SAS didn’t order any more planes in Paris. But it is shopping for a few more widebodies to expand longhaul flying in the wake of its recent pilot agreements. It’s also doing better financially this year, if still not great, thanks in big part to a lull in competitive pressures throughout Scandinavia—easyJet, for one, seems uninterested in the market, and Norwegian is throwing lots of its capacity into markets like U.K.-Spain. Norwegian, of course, also suffered a big pilot strike this spring, temporarily boosting unit revenues at SAS.
Air France/KLM badly needs a unit revenue boost—and hopes to get it by cutting routes and reducing capacity. Turkish Airlines seems to have unit revenue headaches too, judging from falling load factors in key regions, especially Africa. It didn’t give any updated information on yields, but trends can’t be too bullish given forex realities and Turkey’s economic troubles.
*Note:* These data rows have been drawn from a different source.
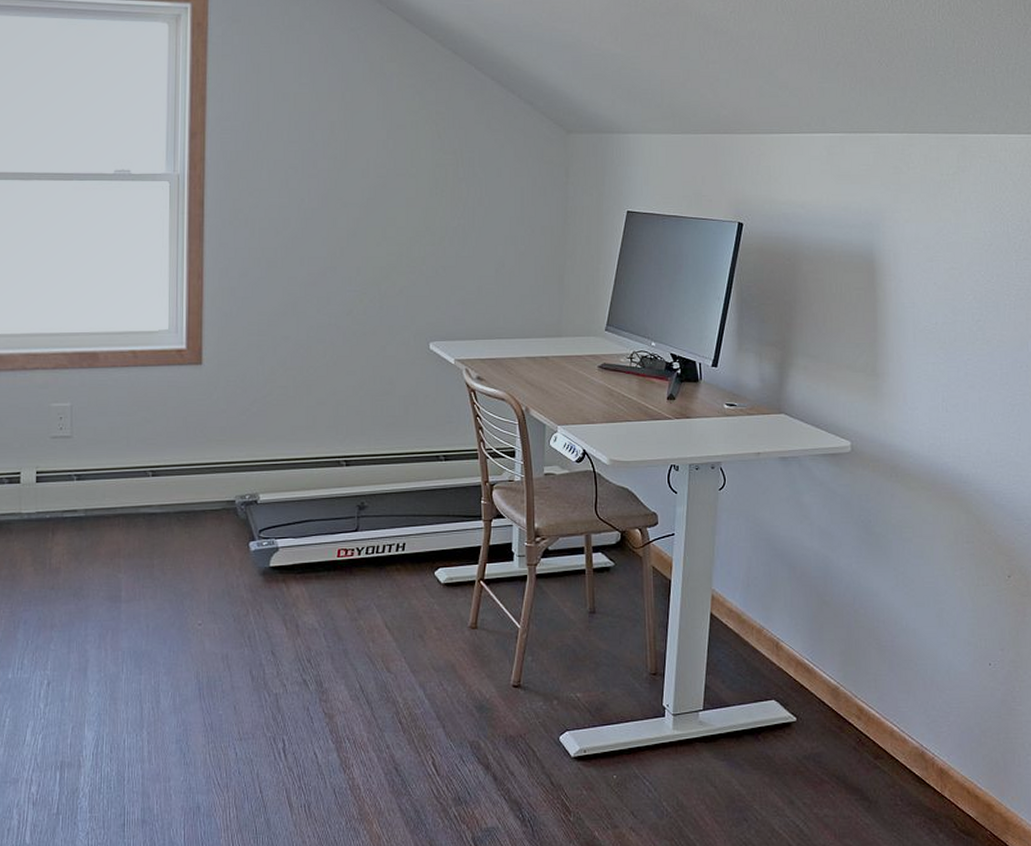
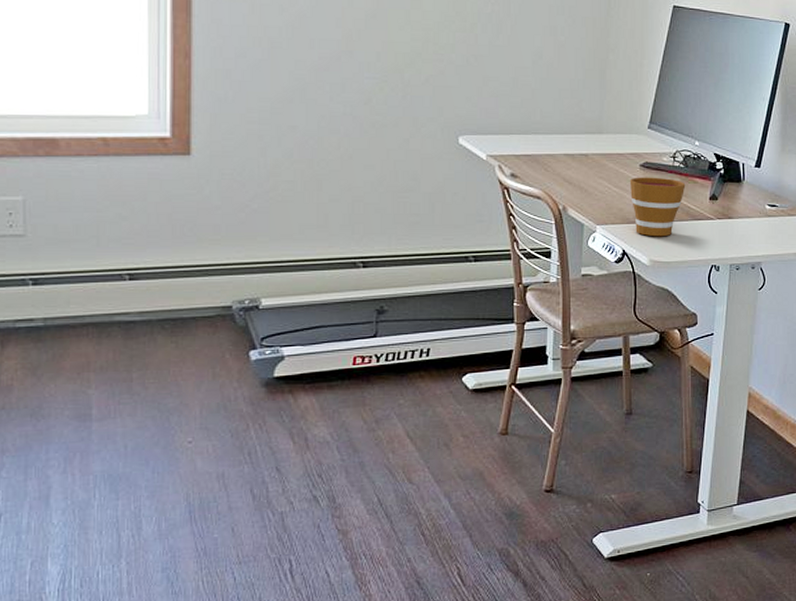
cup: none [588,378,643,437] -> present [629,177,686,237]

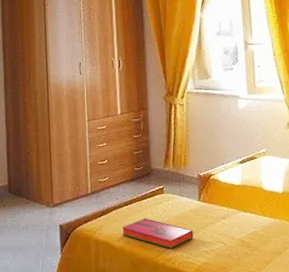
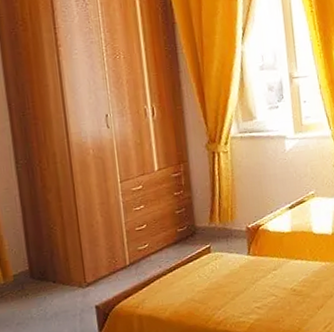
hardback book: present [121,218,194,249] -> none [166,282,245,311]

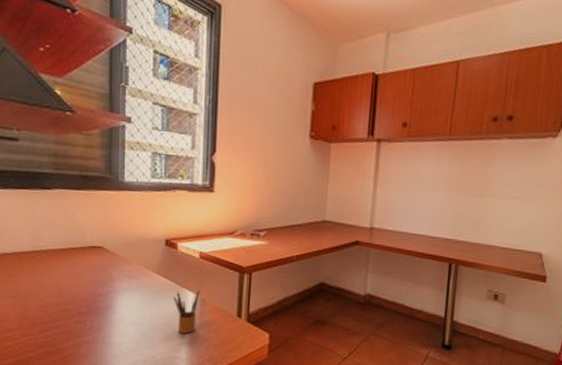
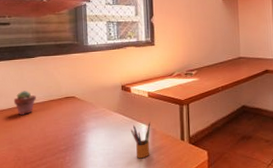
potted succulent: none [20,231,51,263] -> present [13,91,36,115]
Its extremely aggressive U.S. growth—Atlanta is next on its hit list—can’t be great for yields either.
Unable to profit at New York JFK, United is pulling out, retreating from an expensive transcon arms race with American, Delta, JetBlue and Virgin America. Instead, it plans to swap with Delta for more slots at its Newark fortress hub, enabling it to create a better transcon offering there. Delta, for its part, is giving up on Seattle-Tokyo Haneda.